In the entries below, spot each line with the word "camera" and copy it.

Extracted data: Begin

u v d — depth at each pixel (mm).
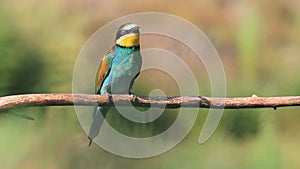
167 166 10867
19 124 9531
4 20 7535
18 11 7879
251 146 11953
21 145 9758
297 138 13305
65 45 8742
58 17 9562
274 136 11984
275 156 11734
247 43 14727
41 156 9891
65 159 9727
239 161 11711
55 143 9672
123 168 10305
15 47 7395
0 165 9773
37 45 7676
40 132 9500
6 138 9586
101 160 9961
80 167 10055
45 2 9133
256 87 14375
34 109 9086
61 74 8000
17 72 7359
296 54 17641
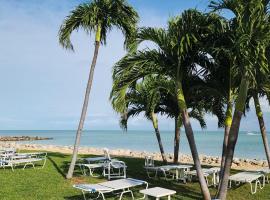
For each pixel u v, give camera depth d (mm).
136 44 9516
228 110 9922
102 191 8922
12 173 13469
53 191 10594
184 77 10008
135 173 14414
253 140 80000
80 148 34281
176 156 16750
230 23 8758
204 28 8953
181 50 8656
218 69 9891
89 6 13117
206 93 11031
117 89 9469
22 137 86562
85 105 13117
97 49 13305
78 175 13438
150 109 15664
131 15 13320
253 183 12227
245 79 8531
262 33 7789
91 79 13227
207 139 90062
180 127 16656
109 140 79938
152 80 11164
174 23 9180
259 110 12086
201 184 9227
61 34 13148
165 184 12055
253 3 8086
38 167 15188
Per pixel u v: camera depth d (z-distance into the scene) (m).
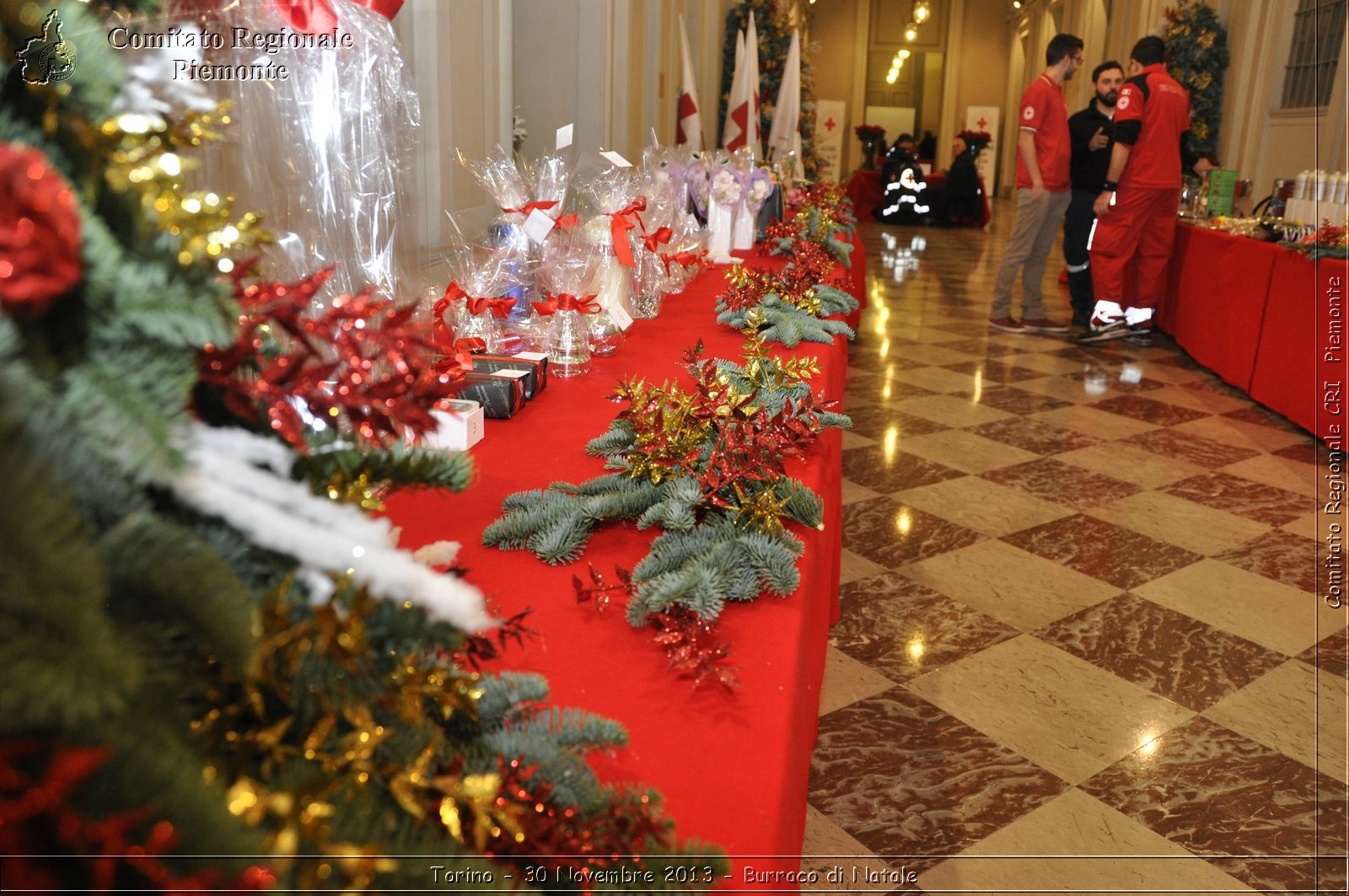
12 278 0.38
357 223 1.36
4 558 0.36
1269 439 4.17
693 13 8.19
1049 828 1.77
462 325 1.94
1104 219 5.97
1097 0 14.43
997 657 2.35
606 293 2.40
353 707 0.51
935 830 1.75
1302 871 1.68
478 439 1.58
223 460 0.50
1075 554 2.96
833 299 2.84
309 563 0.51
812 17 22.16
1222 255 5.11
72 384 0.43
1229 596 2.71
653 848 0.61
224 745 0.47
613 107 5.81
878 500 3.36
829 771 1.91
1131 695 2.21
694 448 1.28
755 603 1.07
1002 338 6.27
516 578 1.10
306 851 0.43
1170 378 5.22
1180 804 1.85
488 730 0.67
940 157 22.81
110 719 0.40
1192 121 8.81
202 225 0.49
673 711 0.85
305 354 0.54
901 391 4.84
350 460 0.60
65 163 0.47
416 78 2.86
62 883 0.37
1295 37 7.86
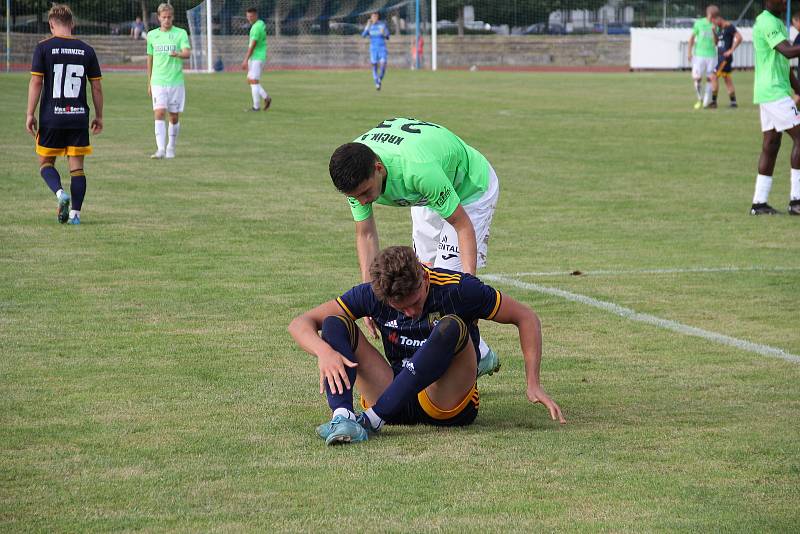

Extracted data: End

Exercise response >>
For each pixel u v, give camera depth d (mm).
Per pixel u v: camera depth d (z-distance into the scene) (m).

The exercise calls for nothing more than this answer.